Tags
bi-polar, bipolar, disease, journey, life, mental health, mental illness
I don’t like to complain often; okay, who am I kidding. I write a blog for the sole purpose of complaining and by doing so hopefully helping others with their ups and downs. I complain for the sport of it, I complain for the release it brings, I complain because quite frankly the problems I often have don’t have resolutions so what else is left. I complain not because anyone is actually really listening but because deep down it gives me a sort of cathartic release that allows me to continue on for another four minutes when the next bad thing happens.
I love to try and figure out when exactly my bad luck that lead to this complaining actually started. I have searched my memories long enough to realize that it was shortly after my son was born (although I still complained prior to this event), was egged on by my daughter’s birth and has steadily gone down hill from there.
There are certain people in this world that are gifted with the amazing ability to always have luck. I am not one of them. There are people who get jobs from their first interviews, who can buy houses and cars after they save their money, who can raise their children and give to them the tools that would make them better: whether that’s signing them up for baseball or giving them dance lessons. These are happy people.
Am I so naive as to believe that these people don’t have problems? I sincerely wish that I was. Do I believe that these people don’t have unexpected bills or medical expenses that there was no way to prepare for? Of course not. Is every human tested in some way, each day of their lives? Bet your bottom dollar.

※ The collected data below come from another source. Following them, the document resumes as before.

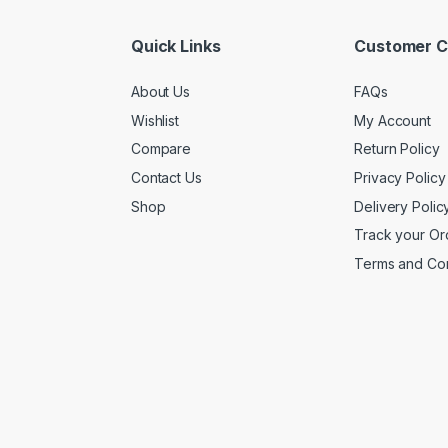
Quick Links
Customer C
About Us
FAQs
Wishlist
My Account
Compare
Return Policy
Contact Us
Privacy Policy
Shop
Delivery Polic
Track your Or
Terms and Con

But no matter how much you twist it, no matter how you look at it, bad luck simply follows some people. Being mentally ill I went through a phase that required my total belief that it was in fact the disease I had that made everything so difficult. Being a difficult person, a person with mood swings that create neon signs over my head, I have always wondered if the difficulties I have are not a response to the disease. I don’t believe that the actual disease can produce luck, but rather my ability to see clearly and with some intelligence of the world in which we live has created for me a world that resembles that darkness of bad luck.

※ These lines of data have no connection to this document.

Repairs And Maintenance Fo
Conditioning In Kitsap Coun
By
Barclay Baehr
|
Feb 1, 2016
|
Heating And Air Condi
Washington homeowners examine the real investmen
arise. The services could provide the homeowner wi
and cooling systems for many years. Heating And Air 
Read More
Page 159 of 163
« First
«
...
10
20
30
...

The bad luck I am talking about is not the kind that happens on Friday the 13th. The luck that pervades my life is not a result of breaking a mirror or walking a path of the neighborhood black cat. It isn’t something so basic and easy as superstition; rather it is simply a continual set of circumstances that prevents me from being like the Jones-es. If you think to yourself you never wanted to be like the Jones-es then you honestly have never had bad luck.
If you google bad luck you can actually find 700,000 results on how to get rid of it. Everything from salt to crystals are guaranteed to help you avoid the very bad luck that seems to stick to oneself like, well glue. I personally have a diary, a beautiful and rather eerie diary, of spells, chants and promises that not only guarantees that I won’t have bad luck but my house, car, and furniture will be free of it as well. I haven’t tried any of the spells as I am just wary enough to worry about a commoner practicing what has been used and perfected for the last ten thousand years. It requires a lot more research, in my mind, before you speak the words that could change the way things work completely. Ridiculous? Probably, but we are talking my bad luck and I don’t think I can afford to make it worse.
Easy examples of my bad luck…my air conditioning breaking on literally the hottest day of the year. Visiting our friends and seeing their beautiful homes and then looking at our small apartment because we can’t afford anything else. What about trying to build savings, pay down credit cards, but always run dead into situations were the only way to pay for the newest bad luck is with the very things we swore we would never touch. And I am not talking about isolated events, but daily even hourly events that build on one another. We have Excel charts and large and dense plans to make ourselves better and therefore find better luck, but we end up with so many other problems, needs or requirements that it seems a waste. Every time I pull up my bank account, my heart literally aches. We try but it just doesn’t get better.
I of course, like most people, question God especially considering most of his powerful lessons were singular (how many times did he force Eve to follow his dictate?). If this is God trying to teach me something it isn’t singular. It is plural to the millionth. And I can’t do anything about it. My therapist laughs and shakes her head because she hasn’t seen anything like it, but to me it’s my life.
I have a sign that hangs in my bathroom (strategically) that says, “You were given this life because you are strong enough to live it.” I sincerely would like to put out in the universe that I am not strong. I am weak and a ridiculous human being that can not see myself in a positive light with rose-colored glasses on. I am not meant to have continual and constant stomach aches from wondering what today will bring. While teaching my children that sunshine and rainbows are in their future, I recognize that I am lying through my teeth. The teeth that are not cleaned regularly because of the additional expenses that come from it.
I guess somewhere, in someway, I am going to have to give up on hope. I am going to have to give up on the idea of bad versus good luck and recognize that my life was not meant to actually have been lived. While I have confounded so many with the strength of my will to live, each day, each year, each moment a little less of my desire to understand falls to the wayside. I think that I will eventually end up in a bed, in some room, padded walls and bars on windows understanding that I have no business walking the same path of those I love.
For them I will break, if only because I believe that the bad luck that affects them comes from no other place than my own soul, my own punishment.